I was somewhat surprised to find that the New York Review Books Classics series published eight of the nine novels Henry Green wrote, all except ‘Concluding’. (Is there any author other than Henry Green for whom NYBR Classics has published 8 novels?) What surprised me is that the last two of his novels, ‘Nothing’ and ‘Doting’, have not been highly praised by critics. ‘Nothing’ and ‘Doting’ are almost entirely all dialogue and have been variously described by critics as “talky”, “brittle”, “lacking the old magic”, and not at all approaching his earlier masterpieces like ‘Party Going’ or ‘Loving’. I have read and much enjoyed five of his earlier esteemed-by-critics novels and consider Henry Green one of the high points in English literature in the 20th century, so it was time for me to go off the deep-end with Henry Green and read one of these two so-called “talky” novels.
The main characters in ‘Nothing’ are John Pomfret and his 20 year old daughter Mary and his friend Jane Weatherby and her 21 year old son Philip.
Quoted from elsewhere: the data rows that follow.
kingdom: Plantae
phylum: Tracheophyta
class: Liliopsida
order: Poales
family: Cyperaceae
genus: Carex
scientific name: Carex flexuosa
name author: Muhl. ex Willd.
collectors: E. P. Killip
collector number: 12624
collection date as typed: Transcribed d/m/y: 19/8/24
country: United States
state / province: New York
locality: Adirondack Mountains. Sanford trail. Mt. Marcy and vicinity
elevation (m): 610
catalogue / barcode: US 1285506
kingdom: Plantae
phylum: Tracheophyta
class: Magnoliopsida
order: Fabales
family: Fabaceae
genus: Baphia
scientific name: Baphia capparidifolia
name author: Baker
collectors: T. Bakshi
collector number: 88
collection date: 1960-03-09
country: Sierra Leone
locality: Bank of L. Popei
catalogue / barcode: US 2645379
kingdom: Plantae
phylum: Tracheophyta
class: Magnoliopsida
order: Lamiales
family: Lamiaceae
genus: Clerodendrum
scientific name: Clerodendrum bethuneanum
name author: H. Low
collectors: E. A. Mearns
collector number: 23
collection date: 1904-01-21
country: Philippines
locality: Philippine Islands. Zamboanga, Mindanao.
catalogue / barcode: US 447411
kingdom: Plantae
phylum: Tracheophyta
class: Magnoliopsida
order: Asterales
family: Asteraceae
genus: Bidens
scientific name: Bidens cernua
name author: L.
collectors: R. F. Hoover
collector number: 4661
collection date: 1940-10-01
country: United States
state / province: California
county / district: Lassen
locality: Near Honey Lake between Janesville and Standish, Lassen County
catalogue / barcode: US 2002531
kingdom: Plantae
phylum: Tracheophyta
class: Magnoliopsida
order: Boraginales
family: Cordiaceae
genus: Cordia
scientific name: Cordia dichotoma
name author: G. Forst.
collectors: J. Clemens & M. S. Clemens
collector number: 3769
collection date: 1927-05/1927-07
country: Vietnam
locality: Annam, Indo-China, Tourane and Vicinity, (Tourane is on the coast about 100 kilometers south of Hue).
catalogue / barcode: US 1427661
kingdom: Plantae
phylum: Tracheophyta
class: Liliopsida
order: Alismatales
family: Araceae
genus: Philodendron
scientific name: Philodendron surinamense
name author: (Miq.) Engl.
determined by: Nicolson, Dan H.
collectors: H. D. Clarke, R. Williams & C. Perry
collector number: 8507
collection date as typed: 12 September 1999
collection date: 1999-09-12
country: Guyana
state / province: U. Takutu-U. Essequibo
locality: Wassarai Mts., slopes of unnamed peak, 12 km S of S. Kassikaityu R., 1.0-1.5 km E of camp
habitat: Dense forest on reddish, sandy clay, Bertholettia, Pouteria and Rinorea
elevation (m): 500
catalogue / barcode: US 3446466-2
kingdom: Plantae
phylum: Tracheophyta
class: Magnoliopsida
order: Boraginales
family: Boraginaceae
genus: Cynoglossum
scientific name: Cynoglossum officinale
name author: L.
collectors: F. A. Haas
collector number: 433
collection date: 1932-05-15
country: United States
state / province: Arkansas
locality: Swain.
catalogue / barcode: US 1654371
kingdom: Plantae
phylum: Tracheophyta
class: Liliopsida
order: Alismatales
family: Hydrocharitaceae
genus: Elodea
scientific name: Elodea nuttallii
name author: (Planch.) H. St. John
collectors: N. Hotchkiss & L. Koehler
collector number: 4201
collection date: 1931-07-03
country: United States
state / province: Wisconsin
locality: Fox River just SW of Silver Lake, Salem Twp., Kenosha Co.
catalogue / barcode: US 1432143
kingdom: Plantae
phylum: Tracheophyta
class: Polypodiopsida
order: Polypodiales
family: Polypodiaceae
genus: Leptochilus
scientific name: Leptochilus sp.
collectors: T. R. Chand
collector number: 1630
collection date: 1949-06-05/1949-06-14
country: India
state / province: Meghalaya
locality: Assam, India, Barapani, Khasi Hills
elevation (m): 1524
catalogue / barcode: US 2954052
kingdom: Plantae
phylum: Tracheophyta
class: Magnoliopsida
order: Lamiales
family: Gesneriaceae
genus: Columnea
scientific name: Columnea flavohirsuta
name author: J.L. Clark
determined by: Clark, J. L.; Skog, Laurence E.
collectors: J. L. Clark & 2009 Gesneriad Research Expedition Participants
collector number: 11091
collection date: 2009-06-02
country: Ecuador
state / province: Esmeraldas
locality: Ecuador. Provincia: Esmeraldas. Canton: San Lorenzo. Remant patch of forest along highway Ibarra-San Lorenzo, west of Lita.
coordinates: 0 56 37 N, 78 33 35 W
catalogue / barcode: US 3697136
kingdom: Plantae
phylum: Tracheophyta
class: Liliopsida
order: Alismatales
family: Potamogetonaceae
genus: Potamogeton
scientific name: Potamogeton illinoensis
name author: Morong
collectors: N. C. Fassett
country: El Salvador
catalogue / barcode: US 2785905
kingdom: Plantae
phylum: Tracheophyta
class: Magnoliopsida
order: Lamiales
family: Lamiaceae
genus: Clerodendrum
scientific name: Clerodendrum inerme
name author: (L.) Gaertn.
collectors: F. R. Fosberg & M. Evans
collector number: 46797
John Pomfret and Jane Weatherby had a torrid affair many years ago despite being married to others, and now they are still platonic friends. Now her son Philip and his daughter Mary have gotten together, and these two serious young people worry that they might be more closely related than they thought. Philip discusses it with his mother:
“It wasn’t anything I could mention over the phone. Look here you won’t be annoyed will you but am I Father’s son?”
Mrs. Weatherby went deep red under the make-up.
Henry Green, as a writer, did not believe in omniscient all-knowing narrators. Nobody knows for sure how another person feels about anything. All we know for sure are the words they say and their physical reactions such as smiles, frowns, turning red, etc., and these physical reactions might not reflect their true feelings. Thus in ‘Nothing’, besides the dialogue, we get frequent mentions of what a character “seemed” to be feeling. Any description of a character’s feelings must be tentative, because we really don’t know what they are feeling.
“He seemed very comfortable in the chair with his sherry.”
“Mr. Pomfret appeared to ignore the dryness of her tone.”
“she said with apparent sincerity”
I believe that this absence of an omniscient narrator is one of the reasons that Henry Green’s novels still charm while other writers’ works have fallen by the wayside.
However, ultimately ‘Nothing’ did not measure up for me to the other Henry Green novels which I have read. As good as Green is with dialogue, I missed the connective tissue of description to back up the story. If you have not read Henry Green before, don’t start with ‘Nothing’. Read ‘Party Going’ or ‘Loving’ or ‘Living’ or ‘Back’ instead.